La relación amorosa entre Woody Allen y la hija de su mujer no es sólo una anécdota escandalosa suplementaria para ser inscripta en los anales del mundo perverso del cine norteamericano. Lo que está en juego y es significativo en esta aventura dramática va mucho más allá de la personalidad de los actores y víctimas implicados y afecta lo más profundo de la cultura occidental; en este caso son los fundamentos mismos de una civilización los que son menoscabados y quebrantados.
¿Un juicio excesivo? En verdad no. Porque se trata del incesto y el incesto es la prohibición fundamental, la prohibición fundadora de nuestra cultura. Desde luego, me dirán, y eso es lo que pretende Woody Allen, que no se trata de un incesto en el sentido biológico y jurídico del término; pero se trata sin lugar a dudas de un incesto cultural y de un incesto simbólico; el incesto no es sólo una cuestión de consanguinidad, es también e incluso lo es en primer lugar, un sistema de prohibición cultural.
Lo que está en juego y es significativo en esta aventura dramática va mucho más allá de la personalidad de los actores y víctimas implicados y afecta lo más profundo de la cultura occidental
Prohibición fundadora porque, según los etnólogos y en particular Claude Levi Strauss, no puede haber una sociedad organizada, estable y no violenta, si en general no se admite y se respeta esa prohibición. Pero sin recurrir a Levi Strauss, Woody Allen debería ser consciente de ello más que cualquiera y saberlo de primerísima mano, porque es un intelectual judío, perfectamente familiarizado con la cultura y la religión judías.
Ahora bien, el Antiguo Testamento es el texto, la fuente revelada que establece la prohibición del incesto como interdicción absoluta y su transgresión como fuente del desorden, la violencia social y finalmente como legitimación del castigo divino. No da lo mismo y es incluso esencial que sea un intelectual judío arquetípico, y eso es lo que incuestionablemente quiere ser Woody Allen, quien tome la iniciativa de violar el libro del que es depositario.
También debe saber que por su gesto deliberado, y más aún por su proclamación, la reivindicación pública de su acto se inscribe en otra tradición judía, la de los herejes del siglo XVIII que transgredían voluntariamente todos los tabúes impuestos por la Biblia, con motivo de provocar, acelerar el fin del mundo, de un mundo que consideraban la obra de Satán. Woody Allen no provocará por sí solo el fin del mundo, pero proclama a su manera el fin de una moral occidental, tal como estaba fundada en el orden judeo-cristiano.
Dimensión metafísica
Desde luego, las estrellas, desde hace ya algún tiempo, se burlan de esta moral y su ejemplo, si puede decirse, contribuyó enormemente a la revolución sexual de Europa y de los Estados Unidos; Woody Allen completa esa revolución moral, o mejor dicho inmoral, dándole la dimensión casi metafísica que le faltaba.
En lo sucesivo, si Dios no existe, o más bien, nos dice Woody Allen, puesto que Dios no existe, todo, absolutamente todo está permitido y además, todo puede decirse.
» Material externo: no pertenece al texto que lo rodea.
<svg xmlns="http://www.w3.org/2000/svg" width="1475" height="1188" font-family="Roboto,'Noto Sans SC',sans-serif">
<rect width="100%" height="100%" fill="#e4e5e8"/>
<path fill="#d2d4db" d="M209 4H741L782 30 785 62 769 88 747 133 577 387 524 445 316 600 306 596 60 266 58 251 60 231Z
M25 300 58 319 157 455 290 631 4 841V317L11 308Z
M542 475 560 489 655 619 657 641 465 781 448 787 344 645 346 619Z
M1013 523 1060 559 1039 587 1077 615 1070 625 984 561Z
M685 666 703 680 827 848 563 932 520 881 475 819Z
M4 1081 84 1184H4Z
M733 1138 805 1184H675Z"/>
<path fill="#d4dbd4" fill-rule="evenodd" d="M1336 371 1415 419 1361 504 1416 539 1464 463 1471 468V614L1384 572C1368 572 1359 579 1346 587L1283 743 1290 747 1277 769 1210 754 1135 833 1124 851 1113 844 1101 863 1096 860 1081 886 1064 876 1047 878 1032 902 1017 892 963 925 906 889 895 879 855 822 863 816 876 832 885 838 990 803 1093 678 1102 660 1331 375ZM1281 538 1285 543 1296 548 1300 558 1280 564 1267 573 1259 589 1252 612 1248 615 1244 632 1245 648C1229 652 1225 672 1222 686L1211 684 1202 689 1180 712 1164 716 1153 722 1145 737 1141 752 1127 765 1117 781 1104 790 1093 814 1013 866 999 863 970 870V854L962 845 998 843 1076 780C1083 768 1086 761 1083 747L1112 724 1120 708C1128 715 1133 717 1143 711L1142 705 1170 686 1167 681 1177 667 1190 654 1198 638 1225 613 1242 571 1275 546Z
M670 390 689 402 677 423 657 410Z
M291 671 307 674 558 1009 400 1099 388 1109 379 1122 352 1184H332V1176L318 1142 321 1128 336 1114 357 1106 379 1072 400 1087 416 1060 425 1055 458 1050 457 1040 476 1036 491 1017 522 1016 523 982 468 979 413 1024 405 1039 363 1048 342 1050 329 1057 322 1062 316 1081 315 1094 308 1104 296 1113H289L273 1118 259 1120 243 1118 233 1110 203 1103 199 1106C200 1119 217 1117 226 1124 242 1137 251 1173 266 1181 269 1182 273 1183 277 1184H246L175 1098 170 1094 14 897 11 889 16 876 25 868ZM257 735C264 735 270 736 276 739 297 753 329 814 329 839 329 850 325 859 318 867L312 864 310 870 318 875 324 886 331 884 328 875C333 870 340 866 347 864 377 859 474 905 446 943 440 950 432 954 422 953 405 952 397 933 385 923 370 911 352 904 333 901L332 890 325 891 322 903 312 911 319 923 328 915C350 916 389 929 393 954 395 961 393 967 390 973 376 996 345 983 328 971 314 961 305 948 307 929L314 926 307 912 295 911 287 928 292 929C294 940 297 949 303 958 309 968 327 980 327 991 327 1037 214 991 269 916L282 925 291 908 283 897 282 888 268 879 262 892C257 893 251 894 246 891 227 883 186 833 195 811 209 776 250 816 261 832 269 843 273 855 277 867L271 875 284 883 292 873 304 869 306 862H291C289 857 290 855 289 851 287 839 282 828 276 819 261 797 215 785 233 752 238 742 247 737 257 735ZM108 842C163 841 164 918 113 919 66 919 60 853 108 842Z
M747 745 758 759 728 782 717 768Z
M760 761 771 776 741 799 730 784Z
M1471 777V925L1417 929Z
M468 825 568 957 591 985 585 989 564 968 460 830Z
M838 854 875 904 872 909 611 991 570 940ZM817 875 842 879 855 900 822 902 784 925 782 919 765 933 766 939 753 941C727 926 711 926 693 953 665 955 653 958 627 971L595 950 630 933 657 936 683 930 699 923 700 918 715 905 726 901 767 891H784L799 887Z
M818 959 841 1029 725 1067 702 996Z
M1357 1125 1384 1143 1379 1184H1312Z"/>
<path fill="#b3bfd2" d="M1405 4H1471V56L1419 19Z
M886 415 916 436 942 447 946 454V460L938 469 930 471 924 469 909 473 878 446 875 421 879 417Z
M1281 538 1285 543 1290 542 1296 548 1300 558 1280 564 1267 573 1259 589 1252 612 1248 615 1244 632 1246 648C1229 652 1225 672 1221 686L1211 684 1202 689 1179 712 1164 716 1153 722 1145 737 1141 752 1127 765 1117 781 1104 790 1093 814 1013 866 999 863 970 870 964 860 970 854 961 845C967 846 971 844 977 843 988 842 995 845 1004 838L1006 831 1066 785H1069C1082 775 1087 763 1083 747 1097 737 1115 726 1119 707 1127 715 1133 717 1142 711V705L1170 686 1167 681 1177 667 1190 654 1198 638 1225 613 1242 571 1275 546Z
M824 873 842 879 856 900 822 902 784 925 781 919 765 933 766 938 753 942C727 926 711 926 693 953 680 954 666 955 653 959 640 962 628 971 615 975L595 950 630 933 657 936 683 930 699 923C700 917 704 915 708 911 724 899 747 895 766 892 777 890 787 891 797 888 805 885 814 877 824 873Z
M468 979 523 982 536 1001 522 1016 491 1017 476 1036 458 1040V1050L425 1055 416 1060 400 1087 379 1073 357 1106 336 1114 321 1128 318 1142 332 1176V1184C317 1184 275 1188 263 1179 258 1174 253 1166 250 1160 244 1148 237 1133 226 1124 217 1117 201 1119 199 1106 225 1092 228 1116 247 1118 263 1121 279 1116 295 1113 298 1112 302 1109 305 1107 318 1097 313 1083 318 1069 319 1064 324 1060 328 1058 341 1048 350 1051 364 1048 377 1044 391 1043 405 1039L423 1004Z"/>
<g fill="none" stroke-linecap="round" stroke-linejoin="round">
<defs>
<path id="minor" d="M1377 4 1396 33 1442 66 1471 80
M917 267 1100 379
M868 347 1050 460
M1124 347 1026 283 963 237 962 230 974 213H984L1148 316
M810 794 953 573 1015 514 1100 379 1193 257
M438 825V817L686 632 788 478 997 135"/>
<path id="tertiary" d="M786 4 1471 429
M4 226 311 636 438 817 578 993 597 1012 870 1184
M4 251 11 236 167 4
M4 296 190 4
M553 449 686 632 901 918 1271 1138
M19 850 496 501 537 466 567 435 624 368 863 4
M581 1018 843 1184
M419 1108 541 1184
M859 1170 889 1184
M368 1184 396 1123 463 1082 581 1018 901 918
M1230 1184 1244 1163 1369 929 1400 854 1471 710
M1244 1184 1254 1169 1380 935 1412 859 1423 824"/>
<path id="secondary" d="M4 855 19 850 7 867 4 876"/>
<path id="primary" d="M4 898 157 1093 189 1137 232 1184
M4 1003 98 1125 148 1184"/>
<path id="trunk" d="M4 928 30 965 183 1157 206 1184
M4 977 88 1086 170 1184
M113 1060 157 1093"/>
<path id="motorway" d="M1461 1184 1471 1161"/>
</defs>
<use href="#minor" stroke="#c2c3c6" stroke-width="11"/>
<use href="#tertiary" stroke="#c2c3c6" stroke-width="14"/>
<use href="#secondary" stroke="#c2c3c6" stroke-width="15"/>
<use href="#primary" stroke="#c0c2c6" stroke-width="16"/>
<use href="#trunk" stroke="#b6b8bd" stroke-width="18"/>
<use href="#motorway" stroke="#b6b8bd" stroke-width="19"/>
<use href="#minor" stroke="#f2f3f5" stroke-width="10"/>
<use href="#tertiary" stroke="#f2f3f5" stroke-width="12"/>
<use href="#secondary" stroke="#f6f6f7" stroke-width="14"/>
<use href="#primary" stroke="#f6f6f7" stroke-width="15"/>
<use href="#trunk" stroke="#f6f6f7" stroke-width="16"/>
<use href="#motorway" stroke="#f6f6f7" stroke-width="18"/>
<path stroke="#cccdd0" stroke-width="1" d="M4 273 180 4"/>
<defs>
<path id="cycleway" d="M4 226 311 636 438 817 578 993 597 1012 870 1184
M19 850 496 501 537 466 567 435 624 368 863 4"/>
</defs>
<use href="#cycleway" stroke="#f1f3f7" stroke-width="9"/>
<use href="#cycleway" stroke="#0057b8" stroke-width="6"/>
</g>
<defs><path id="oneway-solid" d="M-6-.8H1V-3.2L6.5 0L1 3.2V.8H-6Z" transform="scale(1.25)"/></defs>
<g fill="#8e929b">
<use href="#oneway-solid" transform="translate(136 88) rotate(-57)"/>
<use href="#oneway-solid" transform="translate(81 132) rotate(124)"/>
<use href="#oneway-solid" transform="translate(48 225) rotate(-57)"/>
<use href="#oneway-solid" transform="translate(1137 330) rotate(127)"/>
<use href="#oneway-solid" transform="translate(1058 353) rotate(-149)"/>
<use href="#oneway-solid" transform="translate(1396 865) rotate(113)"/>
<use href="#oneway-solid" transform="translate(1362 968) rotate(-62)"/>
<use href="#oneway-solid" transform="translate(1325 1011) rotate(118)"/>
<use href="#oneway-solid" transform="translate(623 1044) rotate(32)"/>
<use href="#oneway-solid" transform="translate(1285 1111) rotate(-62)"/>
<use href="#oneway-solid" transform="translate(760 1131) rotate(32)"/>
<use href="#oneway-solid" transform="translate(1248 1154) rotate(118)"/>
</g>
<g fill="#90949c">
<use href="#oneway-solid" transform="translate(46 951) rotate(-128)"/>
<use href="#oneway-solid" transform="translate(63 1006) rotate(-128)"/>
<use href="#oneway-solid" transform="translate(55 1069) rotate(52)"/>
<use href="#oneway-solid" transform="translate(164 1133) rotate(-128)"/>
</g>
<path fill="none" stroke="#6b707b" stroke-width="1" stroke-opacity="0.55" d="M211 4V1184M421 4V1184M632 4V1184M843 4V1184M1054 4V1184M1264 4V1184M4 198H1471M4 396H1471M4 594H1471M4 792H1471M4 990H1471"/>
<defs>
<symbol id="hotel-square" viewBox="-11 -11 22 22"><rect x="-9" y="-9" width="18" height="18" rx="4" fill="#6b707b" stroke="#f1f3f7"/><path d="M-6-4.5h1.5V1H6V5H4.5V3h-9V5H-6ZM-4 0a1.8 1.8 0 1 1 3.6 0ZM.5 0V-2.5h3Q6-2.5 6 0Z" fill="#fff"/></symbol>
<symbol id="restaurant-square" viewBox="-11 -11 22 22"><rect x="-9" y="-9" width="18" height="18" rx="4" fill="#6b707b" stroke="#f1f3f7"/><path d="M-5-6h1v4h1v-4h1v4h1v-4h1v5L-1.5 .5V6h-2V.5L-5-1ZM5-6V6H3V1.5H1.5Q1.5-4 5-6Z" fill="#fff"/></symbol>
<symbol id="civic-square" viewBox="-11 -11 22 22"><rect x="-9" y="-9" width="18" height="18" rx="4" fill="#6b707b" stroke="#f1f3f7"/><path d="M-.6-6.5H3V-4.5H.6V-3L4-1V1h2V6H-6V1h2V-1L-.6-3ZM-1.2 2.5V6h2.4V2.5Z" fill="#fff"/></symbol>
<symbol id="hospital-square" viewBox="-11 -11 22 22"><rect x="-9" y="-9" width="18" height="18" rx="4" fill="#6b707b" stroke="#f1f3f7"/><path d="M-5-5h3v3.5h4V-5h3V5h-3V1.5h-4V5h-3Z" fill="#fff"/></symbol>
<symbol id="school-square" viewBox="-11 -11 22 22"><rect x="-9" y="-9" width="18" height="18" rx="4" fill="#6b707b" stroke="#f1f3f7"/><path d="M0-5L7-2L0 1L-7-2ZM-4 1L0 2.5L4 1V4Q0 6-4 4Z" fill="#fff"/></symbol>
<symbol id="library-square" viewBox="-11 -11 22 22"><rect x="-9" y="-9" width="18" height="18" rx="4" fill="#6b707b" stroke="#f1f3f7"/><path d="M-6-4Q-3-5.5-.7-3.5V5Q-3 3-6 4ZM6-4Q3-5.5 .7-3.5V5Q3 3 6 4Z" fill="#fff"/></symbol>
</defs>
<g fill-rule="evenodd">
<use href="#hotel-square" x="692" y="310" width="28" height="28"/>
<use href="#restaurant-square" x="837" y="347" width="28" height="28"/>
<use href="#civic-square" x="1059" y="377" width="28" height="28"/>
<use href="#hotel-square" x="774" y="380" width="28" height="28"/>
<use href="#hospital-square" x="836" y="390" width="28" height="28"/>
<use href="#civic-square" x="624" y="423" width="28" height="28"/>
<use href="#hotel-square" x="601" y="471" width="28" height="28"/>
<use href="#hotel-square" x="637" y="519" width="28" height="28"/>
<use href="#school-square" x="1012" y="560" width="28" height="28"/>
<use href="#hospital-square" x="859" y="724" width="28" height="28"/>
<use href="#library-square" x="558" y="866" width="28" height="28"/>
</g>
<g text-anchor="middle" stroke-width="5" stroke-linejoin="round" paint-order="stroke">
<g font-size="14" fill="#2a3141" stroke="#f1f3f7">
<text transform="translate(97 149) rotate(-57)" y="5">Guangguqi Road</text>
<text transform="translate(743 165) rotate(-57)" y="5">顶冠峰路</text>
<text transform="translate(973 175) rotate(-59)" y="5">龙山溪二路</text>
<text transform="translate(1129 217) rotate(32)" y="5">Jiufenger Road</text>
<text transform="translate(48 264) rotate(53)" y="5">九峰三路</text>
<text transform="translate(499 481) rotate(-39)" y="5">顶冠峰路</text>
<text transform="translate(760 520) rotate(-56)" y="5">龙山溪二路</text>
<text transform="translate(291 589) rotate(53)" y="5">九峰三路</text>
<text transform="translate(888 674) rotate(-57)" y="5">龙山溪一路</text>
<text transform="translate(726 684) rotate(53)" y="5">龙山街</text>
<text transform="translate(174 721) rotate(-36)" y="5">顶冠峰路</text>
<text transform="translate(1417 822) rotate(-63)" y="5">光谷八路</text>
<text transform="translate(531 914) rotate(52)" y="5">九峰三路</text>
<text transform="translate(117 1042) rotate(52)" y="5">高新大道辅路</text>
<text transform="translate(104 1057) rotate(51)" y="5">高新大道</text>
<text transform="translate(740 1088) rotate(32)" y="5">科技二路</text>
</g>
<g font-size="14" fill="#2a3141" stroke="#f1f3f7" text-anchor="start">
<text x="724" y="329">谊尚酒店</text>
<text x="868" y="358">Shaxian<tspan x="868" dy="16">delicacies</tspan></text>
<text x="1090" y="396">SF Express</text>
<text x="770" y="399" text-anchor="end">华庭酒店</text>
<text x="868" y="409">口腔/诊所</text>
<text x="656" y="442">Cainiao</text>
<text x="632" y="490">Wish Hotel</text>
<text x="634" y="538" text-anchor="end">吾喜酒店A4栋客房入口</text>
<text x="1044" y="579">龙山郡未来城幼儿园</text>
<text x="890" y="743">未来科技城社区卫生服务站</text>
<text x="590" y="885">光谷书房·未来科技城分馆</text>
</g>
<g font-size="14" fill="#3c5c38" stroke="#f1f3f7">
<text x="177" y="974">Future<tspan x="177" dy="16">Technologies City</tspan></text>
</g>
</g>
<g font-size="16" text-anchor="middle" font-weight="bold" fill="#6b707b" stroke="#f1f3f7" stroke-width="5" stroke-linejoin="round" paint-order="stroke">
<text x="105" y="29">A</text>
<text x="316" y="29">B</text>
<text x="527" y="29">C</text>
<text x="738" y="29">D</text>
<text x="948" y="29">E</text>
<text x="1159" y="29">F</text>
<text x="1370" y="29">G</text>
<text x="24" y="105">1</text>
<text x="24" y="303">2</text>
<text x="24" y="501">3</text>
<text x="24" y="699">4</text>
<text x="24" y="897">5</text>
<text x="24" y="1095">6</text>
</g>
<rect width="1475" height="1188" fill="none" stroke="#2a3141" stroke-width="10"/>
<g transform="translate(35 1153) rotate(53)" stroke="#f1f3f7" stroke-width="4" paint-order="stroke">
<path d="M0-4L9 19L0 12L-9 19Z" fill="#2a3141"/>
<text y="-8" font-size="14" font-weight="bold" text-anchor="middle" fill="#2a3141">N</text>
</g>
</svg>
¿Es eso verdaderamente importante y no significa universalizar excesivamente una anécdota personal inscripta en un medio social muy particular? No lo creo, porque sus personajes, quiérase o no, son arquetipos y modelos. Su gesto se inscribe como un acto final en una tragicomedia inaugurada por la revolución sexual y moral de los años sesenta y que, por olas sucesivas, modificó el comportamiento del mundo occidental en su conjunto.
Ahora bien, ¿qué es Occidente sin la moral sobre la cual se fundó? Todas nuestras instituciones, políticas, sociales, económicas, religiosas, se arraigan históricamente, incluso de manera implícita e inconsciente, en una ética judeo-cristiana. Si se niega, se desvaloriza esta ética, y esta negación se convierte en su símbolo de gloria, ¿podrán sobrevivir indefinidamente nuestras instituciones sin su basamento cultural? Cabe dudarlo.
Así el orden occidental no sería destruido por los golpes de un enemigo exterior, que ya no existe, sino debido a sus contradicciones internas y por obra de su inteligencia; ésta, es verdad, nunca se sintió satisfecha con el orden burgués. No llegaré a la conclusión de que Woody Allen es la encarnación del mal, porque la naturaleza misma de Occidente, contrariamente a todas las demás civilizaciones, consiste también en sufrir y asumir, incluso en enriquecerse, con sus contradicciones internas y con su capacidad de autocrítica. ¿Hasta la ruptura? A falta de un enemigo exterior para rehacer nuestra unidad, llega la hora en que bajo el efecto de nuestra autonegación cierto orden occidental desaparecerá. Un nuevo orden lo sucederá; no deberá de ser apacible.